Se você tivesse um cruzeiro marcado com uma escala agendada no Haiti, o que faria? Como se divertir sabendo que, do outro lado da ilha, milhares de pessoas lutam para sobreviver? Seguimos o conselho de nossa ministra e “relaxamos e gozamos”, desistimos da viagem, mesmo sabendo que podemos ficar sem o reembolso, aproveitamos para virar voluntários e ajudar a população, ou simplesmente nos recusamos a sair do navio? Esse é o dilema de diversos passageiros da Royal Caribean… leia a matéria do site Terra, reflita, comente:
A menos de 100 km da área devastada pelo terremoto que matou milhares de pessoas no Haiti, turistas desfrutam de passeios de jet-ski, saltos de parapente e coquetéis à beira de praias privadas. Na sexta-feira, a embarcação Independence of the Seas, de propriedade da Royal Caribbean International, chegou ao resort de Labadee com mais de 3 mil passageiros, segundo publica o jornal The Guardian.
Mas, desde o tremor da última terça-feira, a decisão sobre ir em frente com o passeio e desembarcar na ilha sendo escoltados por seguranças armados tem dividido os turistas. Os navios podem levar ajuda aos desabrigados e a empresa proprietária se comprometeu a doar a renda com a visita ao país às vítimas da tragédia, mas mesmo assim alguns viajantes preferiram ficar a bordo do navio.

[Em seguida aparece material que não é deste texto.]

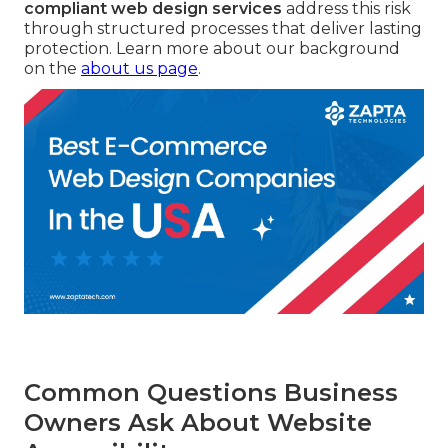
compliant web design services
address this risk
through structured processes that deliver lasting
protection. Learn more about our background
on the
about us page
.
Common Questions Business
Owners Ask About Website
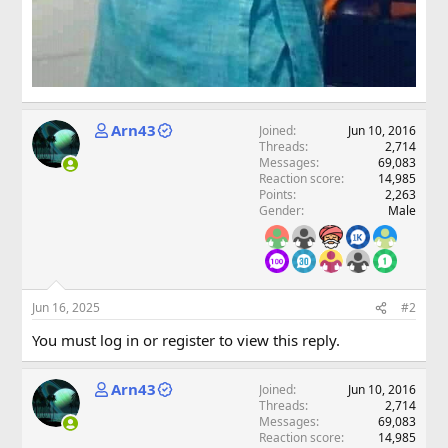
Arn43
Joined
Jun 10, 2016
Threads
2,714
Messages
69,083
Reaction score
14,985
Points
2,263
Gender
Male
Jun 16, 2025
#2
You must log in or register to view this reply.
Arn43
Joined
Jun 10, 2016
Threads
2,714
Messages
69,083
Reaction score
14,985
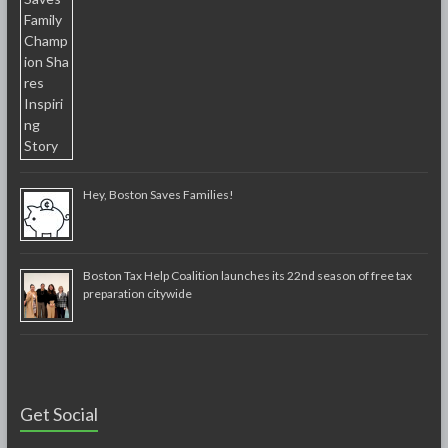
Hey, Boston Saves Families!
Boston Tax Help Coalition launches its 22nd season of free tax
preparation citywide
Get Social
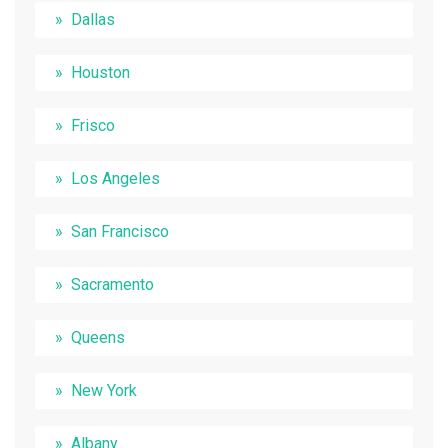
Dallas
Houston
Frisco
Los Angeles
San Francisco
Sacramento
Queens
New York
Albany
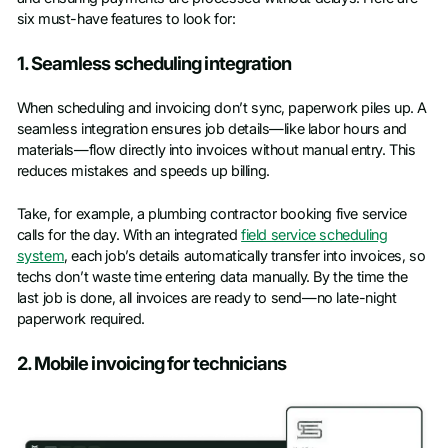
six must-have features to look for:
1. Seamless scheduling integration
When scheduling and invoicing don’t sync, paperwork piles up. A
seamless integration ensures job details—like labor hours and
materials—flow directly into invoices without manual entry. This
reduces mistakes and speeds up billing.
Take, for example, a plumbing contractor booking five service
calls for the day. With an integrated
field service scheduling
system
, each job’s details automatically transfer into invoices, so
techs don’t waste time entering data manually. By the time the
last job is done, all invoices are ready to send—no late-night
paperwork required.
2. Mobile invoicing for technicians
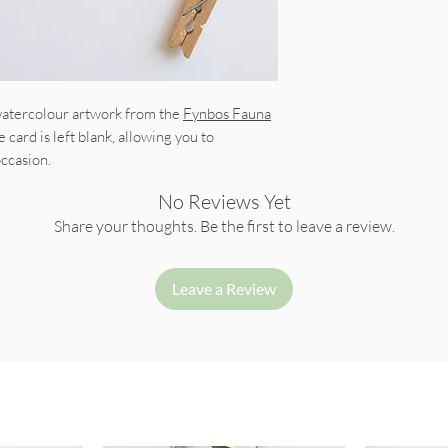
 watercolour artwork from the
Fynbos Fauna
e card is left blank, allowing you to
occasion.
No Reviews Yet
Share your thoughts. Be the first to leave a review.
Leave a Review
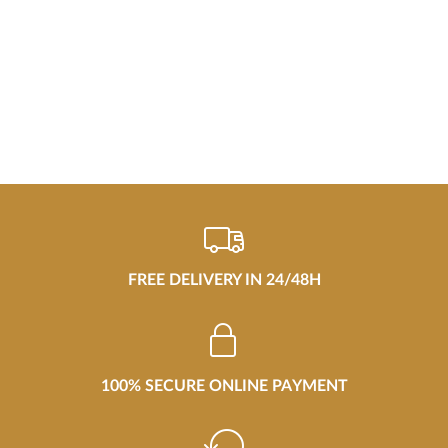
FREE DELIVERY IN 24/48H
100% SECURE ONLINE PAYMENT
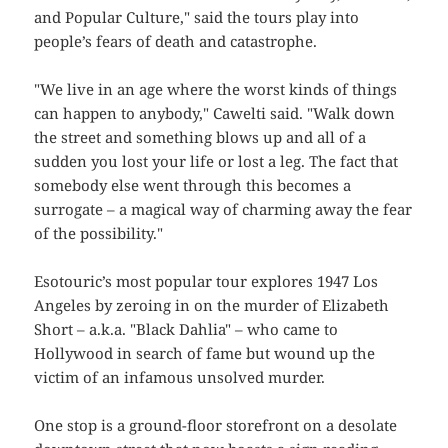
and Popular Culture," said the tours play into
people’s fears of death and catastrophe.
"We live in an age where the worst kinds of things
can happen to anybody," Cawelti said. "Walk down
the street and something blows up and all of a
sudden you lost your life or lost a leg. The fact that
somebody else went through this becomes a
surrogate – a magical way of charming away the fear
of the possibility."
Esotouric’s most popular tour explores 1947 Los
Angeles by zeroing in on the murder of Elizabeth
Short – a.k.a. "Black Dahlia" – who came to
Hollywood in search of fame but wound up the
victim of an infamous unsolved murder.
One stop is a ground-floor storefront on a desolate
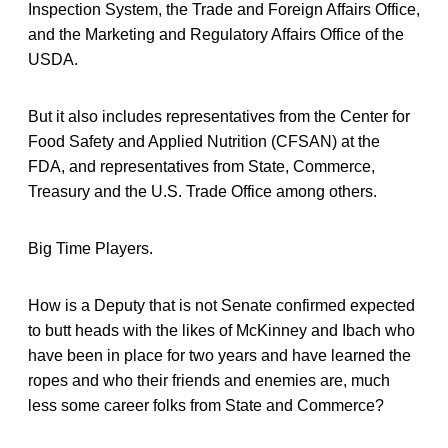
Inspection System, the Trade and Foreign Affairs Office,
and the Marketing and Regulatory Affairs Office of the
USDA.
But it also includes representatives from the Center for
Food Safety and Applied Nutrition (CFSAN) at the
FDA, and representatives from State, Commerce,
Treasury and the U.S. Trade Office among others.
Big Time Players.
How is a Deputy that is not Senate confirmed expected
to butt heads with the likes of McKinney and Ibach who
have been in place for two years and have learned the
ropes and who their friends and enemies are, much
less some career folks from State and Commerce?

“Eu simplesmente não consigo me ver tomando sol na praia, brincando na água, comendo um churrasco ou apreciando um coquetel enquanto (em Porto Príncipe) há dezenas de milhares de pessoas mortas sendo empilhadas nas ruas, sobreviventes atordoados à procura de água e comida”, escreveu um passageiro do cruzeiro em um fórum na internet.
Além do mal estar que a situação provoca, descrito por um passageiro como “enjoo”, há o temor de que haitianos desesperados violem a segurança em torno do resort e invadam a área em busca de comida.
A empresa responsável pelos cruzeiros admitiu que a inclusão do Haiti no roteiro das próximas semanas gerou debate interno, mas explicou o motivo de ter decidido manter o programa. “No fim, Labadee é fundamental para a recuperação do Haiti. Centenas de pessoas dependem de Labadee para sobreviver”, disse John-Weis, vice-presidente da companhia.
O navio que chegou ao Haiti na sexta levou, além de turistas, comida aos haitianos vítimas do tremor. Além disso, a Royam Caribbean se comprometeu a doar US$ 1 milhão em ajuda e parte de seus lucros.